A Ternary Gamma Semiring Framework for Solving Multi-Objective Network Optimization Problems

TL;DR

This paper introduces the Ternary Tropical Gamma Semiring (TTGS), a novel algebraic structure that models multi-parameter network optimization problems involving ternary dependencies, and develops an associated pathfinding algorithm.

Contribution

It generalizes tropical semirings to handle ternary interactions and provides a new algorithm, TTGS-Pathfinder, for solving multi-objective network problems with complex dependencies.

Findings

TTGS forms a well-structured algebraic foundation for multi-parameter optimization.

The TTGS-Pathfinder algorithm is correct, converges, and has a quadratic complexity.

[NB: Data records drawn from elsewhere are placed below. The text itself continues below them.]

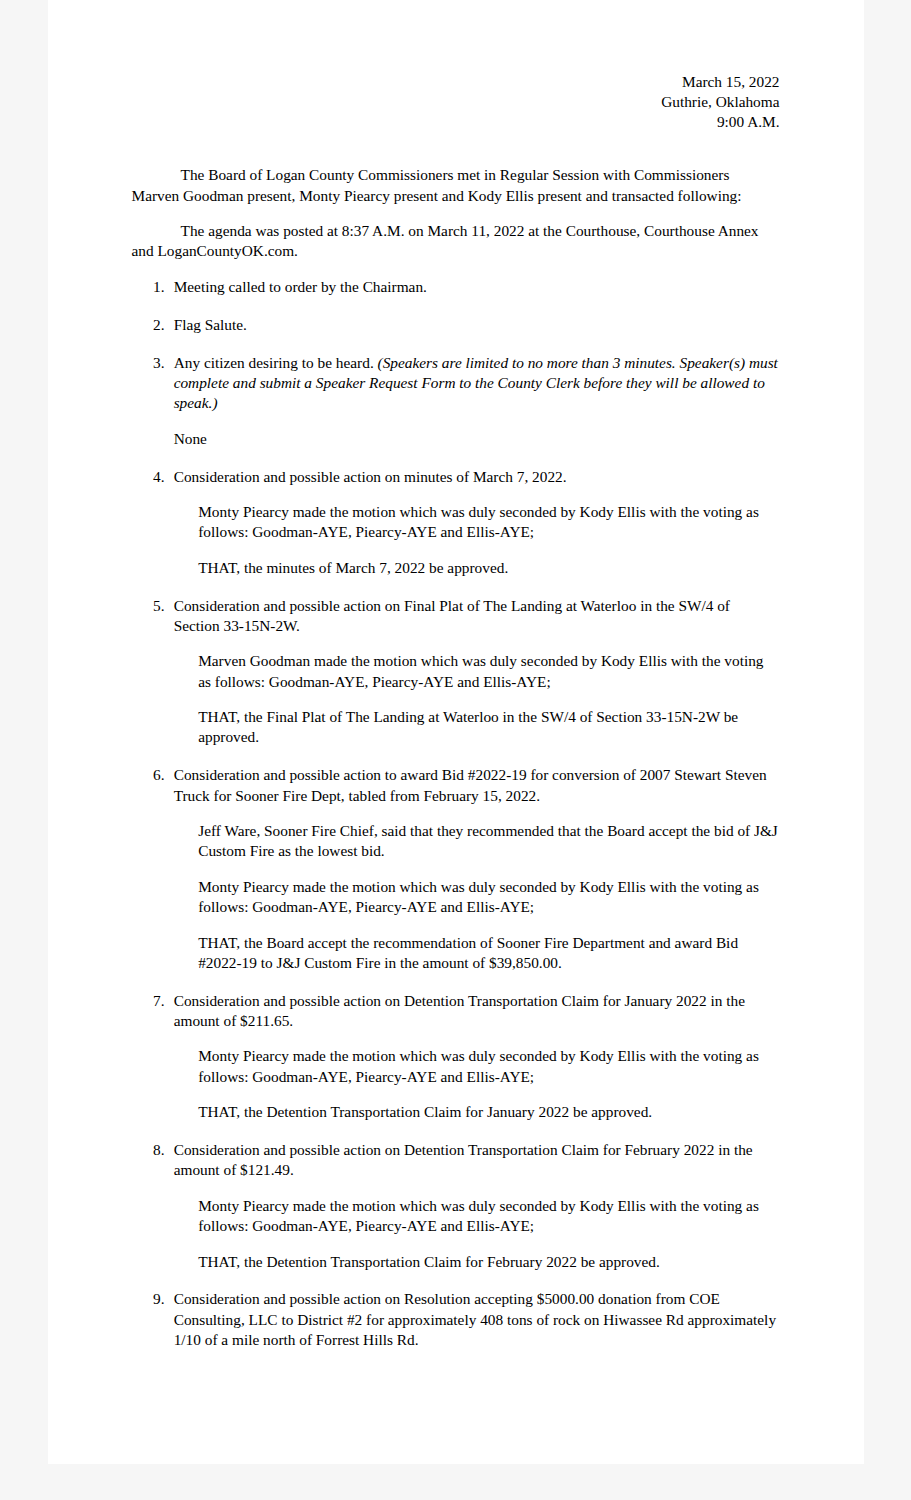March 15, 2022
Guthrie, Oklahoma
9:00 A.M.
The Board of Logan County Commissioners met in Regular Session with Commissioners Marven Goodman present, Monty Piearcy present and Kody Ellis present and transacted following:
The agenda was posted at 8:37 A.M. on March 11, 2022 at the Courthouse, Courthouse Annex and LoganCountyOK.com.
Meeting called to order by the Chairman.
Flag Salute.
Any citizen desiring to be heard. (Speakers are limited to no more than 3 minutes. Speaker(s) must complete and submit a Speaker Request Form to the County Clerk before they will be allowed to speak.)
None
Consideration and possible action on minutes of March 7, 2022.
Monty Piearcy made the motion which was duly seconded by Kody Ellis with the voting as follows: Goodman-AYE, Piearcy-AYE and Ellis-AYE;
THAT, the minutes of March 7, 2022 be approved.
Consideration and possible action on Final Plat of The Landing at Waterloo in the SW/4 of Section 33-15N-2W.
Marven Goodman made the motion which was duly seconded by Kody Ellis with the voting as follows: Goodman-AYE, Piearcy-AYE and Ellis-AYE;
THAT, the Final Plat of The Landing at Waterloo in the SW/4 of Section 33-15N-2W be approved.
Consideration and possible action to award Bid #2022-19 for conversion of 2007 Stewart Steven Truck for Sooner Fire Dept, tabled from February 15, 2022.
Jeff Ware, Sooner Fire Chief, said that they recommended that the Board accept the bid of J&J Custom Fire as the lowest bid.
Monty Piearcy made the motion which was duly seconded by Kody Ellis with the voting as follows: Goodman-AYE, Piearcy-AYE and Ellis-AYE;
THAT, the Board accept the recommendation of Sooner Fire Department and award Bid #2022-19 to J&J Custom Fire in the amount of $39,850.00.
Consideration and possible action on Detention Transportation Claim for January 2022 in the amount of $211.65.
Monty Piearcy made the motion which was duly seconded by Kody Ellis with the voting as follows: Goodman-AYE, Piearcy-AYE and Ellis-AYE;
THAT, the Detention Transportation Claim for January 2022 be approved.
Consideration and possible action on Detention Transportation Claim for February 2022 in the amount of $121.49.
Monty Piearcy made the motion which was duly seconded by Kody Ellis with the voting as follows: Goodman-AYE, Piearcy-AYE and Ellis-AYE;
THAT, the Detention Transportation Claim for February 2022 be approved.
Consideration and possible action on Resolution accepting $5000.00 donation from COE Consulting, LLC to District #2 for approximately 408 tons of rock on Hiwassee Rd approximately 1/10 of a mile north of Forrest Hills Rd.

Applications show TTGS effectively models systems with triadic cost interactions.

Abstract

Classical shortest-path methods rely on binary tropical semirings $(\min,+)$, whose dyadic structure limits them to pairwise cost interactions. However, many real-world systems, including logistics, supply chains, communication networks, and reliability-aware infrastructures, exhibit inherently ternary dependencies among cost, time, and risk that cannot be decomposed into pairwise components. This paper introduces the \emph{Ternary Tropical Gamma Semiring} (TTGS), a $\Gamma$-indexed algebraic structure that generalizes tropical semirings by replacing binary additive composition with a non-separable ternary operator. We establish the axioms of TTGS, prove associativity, distributivity, and monotonicity, and show that TTGS forms a well-structured foundation for multi-parameter optimization. Building on this framework, we develop TTGS-Pathfinder, a ternary analogue of the Bellman--Ford algorithm. We derive its dynamic-programming recurrence, prove correctness through an invariant-based argument, analyze convergence under the TTGS order, and obtain an $O(n^2 m)$ complexity bound. Applications demonstrate that TTGS naturally models systems whose behaviour depends on triadic cost interactions, offering a principled alternative to binary tropical, vector, or scalarized multi-objective methods.